Results: From the 61 articles that were identified, 22 met the inclusion criteria and achieved sufficient methodological quality. Overall, eight articles examined structural brain (VBM) changes in patients with FM, showing moderate evidence that central sensitization is correlated with gray matter volume decrease in specific brain regions (mainly anterior cingulate cortex and prefrontal cortex). However, global gray matter volume remains unchanged. A total of 13 articles evaluated brain activity (fMRI) in response to a nociceptive stimulus. Findings suggest a higher but similar pattern of activation of the pain matrix in FM patients compared to controls. There is also evidence of decreased functional connectivity in the descending pain-modulating system in FM patients. Overall, two articles examined intrinsic brain connectivity in FM patients with rs-fMRI. In conclusion, there is moderate evidence for a significant imbalance of the connectivity within the pain network during rest in patients with FM.
Conclusions: The included studies showed a moderate evidence for region-specific changes in gray matter volume, a decreased functional connectivity in the descending pain-modulating system, and an increased activity in the pain matrix related to central sensitization. More research is needed to evaluate the cause-effect relationship.
ANNOTATION (Nicholas Kontos)
Cognitive deficits at six months post-stroke (without regard for localization) were startlingly common in a relatively young cohort. Further, a screening instrument employed at the time of discharge was of limited use in predicting this.
Strengths and Weaknesses: Strict definitions for cognitive impairment were used; along with the relatively young sample, this makes the study’s findings fairly striking. Baseline cognitive status of the subjects is unknown, however; and while presumed to be buoyed by age, relative youth plus stroke suggests unfavourable CNS vasculopathy burden, thus mitigating assumptions about baseline cognition.
Relevance: This study highlights the need for serial cognitive screening in acute, subacute, and remote stroke victims.
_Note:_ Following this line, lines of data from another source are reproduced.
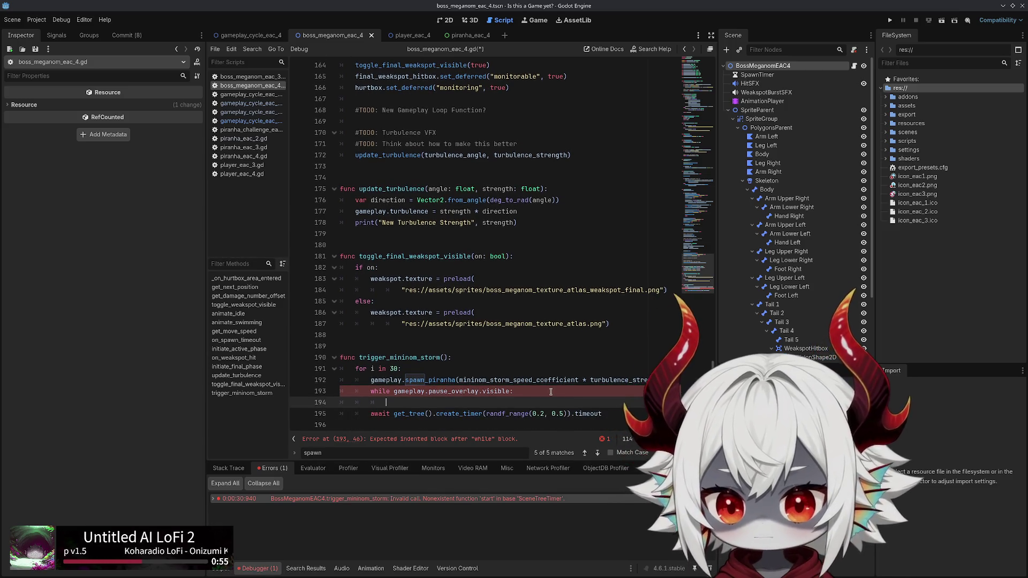
# Retype 'while pause_overlay.visible:' with 'await get_tree().create_timer(0.1).timeout' and run the game
pyautogui.click(551, 392)
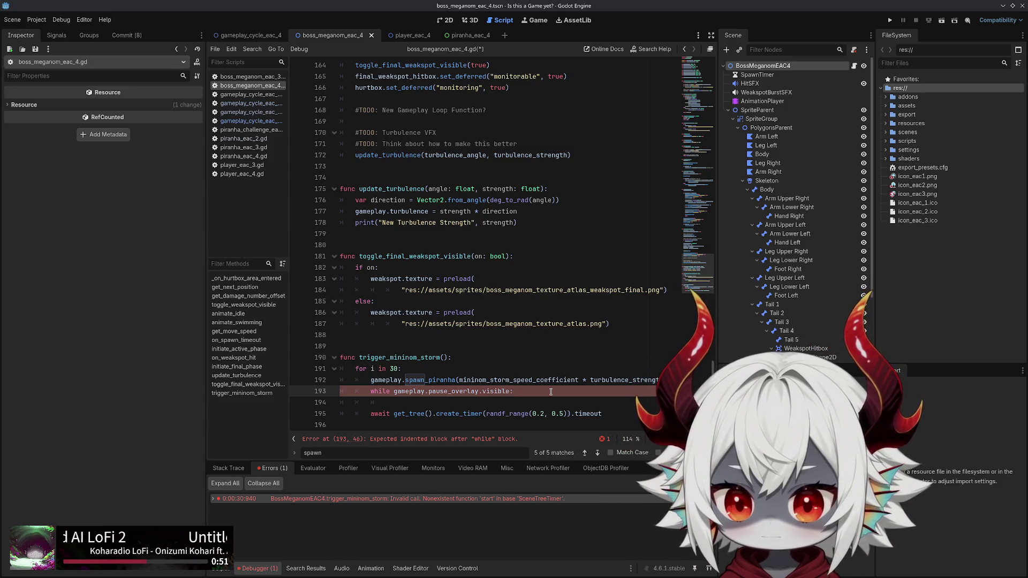
pyautogui.press('ctrl+shift+Left')
pyautogui.press('ctrl+shift+Left')
pyautogui.press('ctrl+shift+Left')
pyautogui.press('BackSpace')
pyautogui.write('pause')
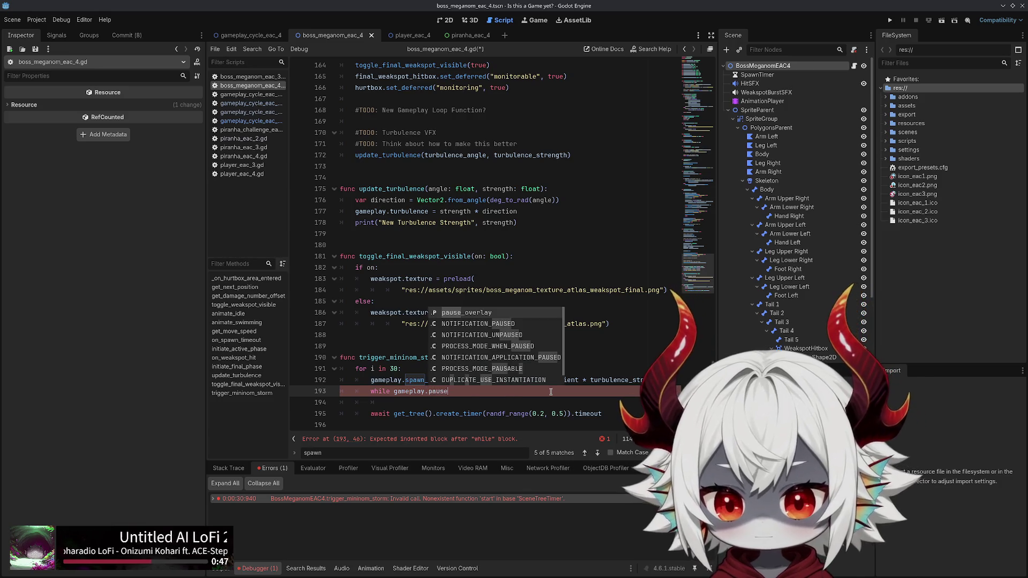
pyautogui.press('Escape')
pyautogui.press('Down')
pyautogui.press('Up')
pyautogui.write('_o')
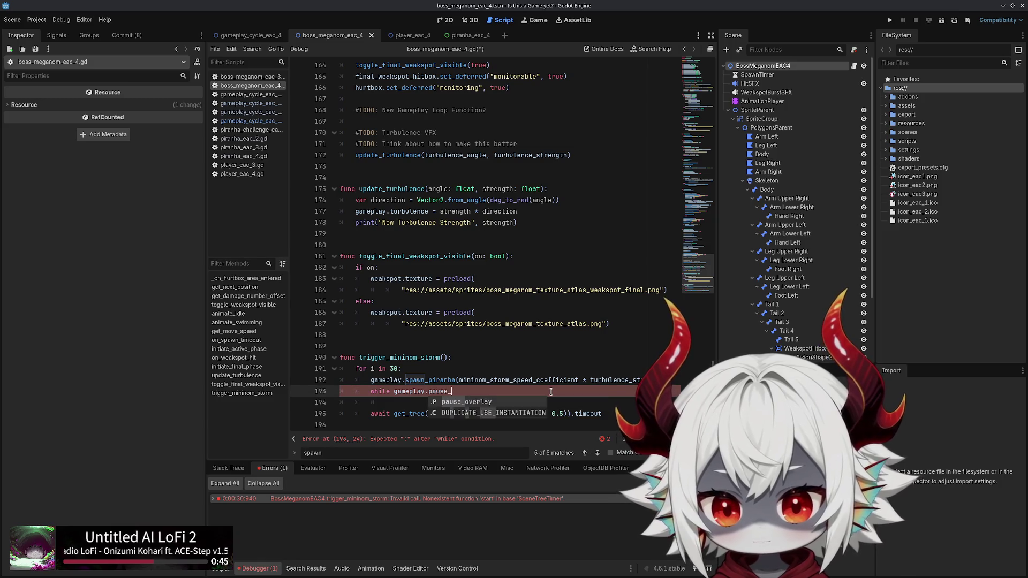
pyautogui.press('Return')
pyautogui.write('.')
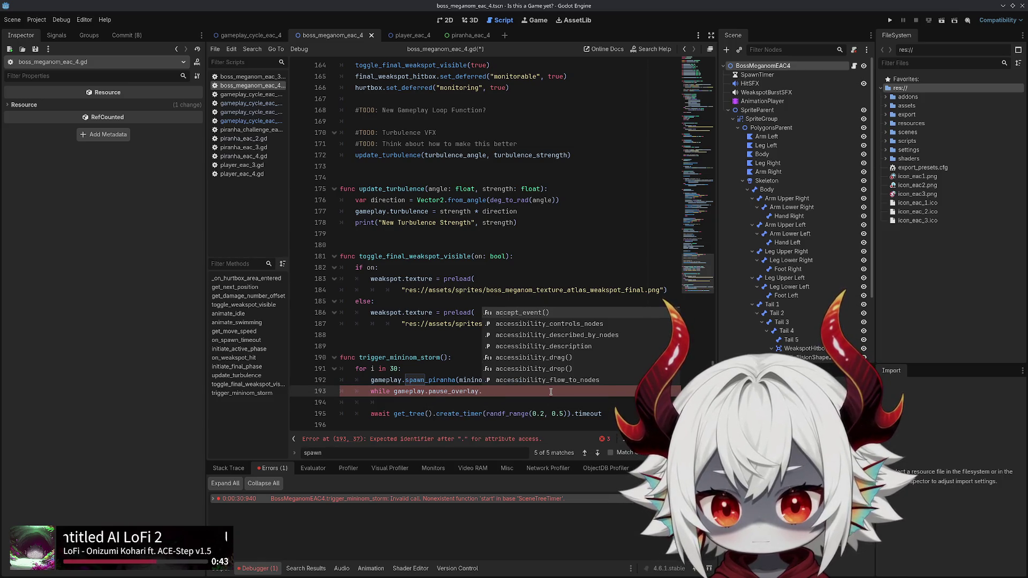
pyautogui.write('visible')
The importance of formal neuropsychological testing when subjective functioning and “bedside” screening are incongruent is suggested.
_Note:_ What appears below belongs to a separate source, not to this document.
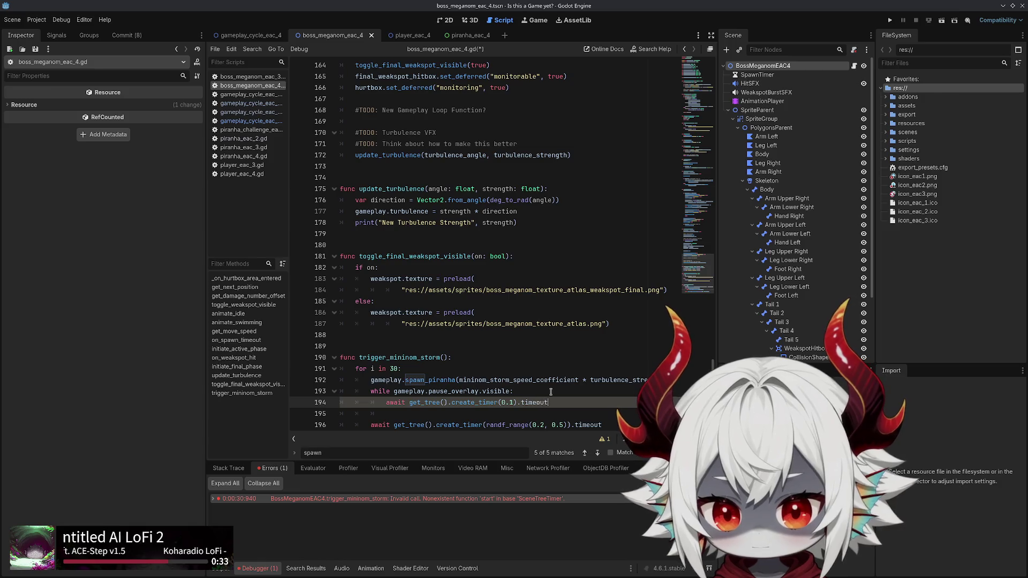
pyautogui.press('Return')
pyautogui.press('F5')
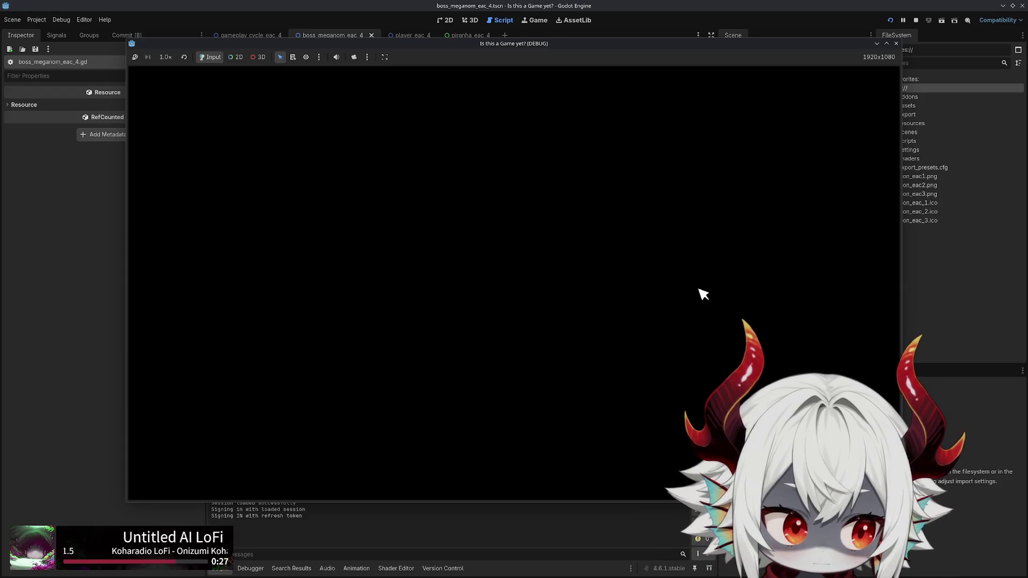
# Get past the opening screens and steer the fish left and right to pop bubbles
pyautogui.click(458, 350)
Background: We aim to facilitate recognition of the cognitive burden of stroke by describing the parallels between cognitive deficits and the National Institutes of Health Stroke Scale (NIHSS), a widely used measure of stroke severity.
Methods: A consecutive cohort of 223 working-age patients with an acute first-ever ischaemic stroke was assessed neuropsychologically within the first weeks after stroke and at a 6-months follow-up visit and compared with 50 healthy demographic controls. The NIHSS was administered at the time of hospital admittance and upon discharge from the acute care unit. The associations between total NIHSS scores and domain-specific cognitive deficits were analysed correlatively and with a binary logistic regression.
Results: Of the NIHSS measurements (admittance median=3, range 0-24; discharge median=1, range 0-13), the total score at the time of discharge had systematically stronger correlations with cognitive impairment. Adjusted for demographics, the NIHSS discharge score stably predicted every cognitive deficit with ORs ranging from 1.4 (95% CI 1.2 to 1.6) for episodic memory to 1.9 (95% CI 1.5 to 2.3) for motor skills. The specificities of the models ranged from 89.5-97.7%, but the sensitivities were as low as 11.6-47.9%. Cognitive deficits were found in 41% of patients with intact NIHSS scores and in all patients with NIHSS scores ≥4, a finding that could not be accounted for by confounding factors.
Conclusions: Cognitive deficits were common even in patients with the lowest NIHSS scores. Thus, low NIHSS scores are not effective indicators of good cognitive outcomes after stroke.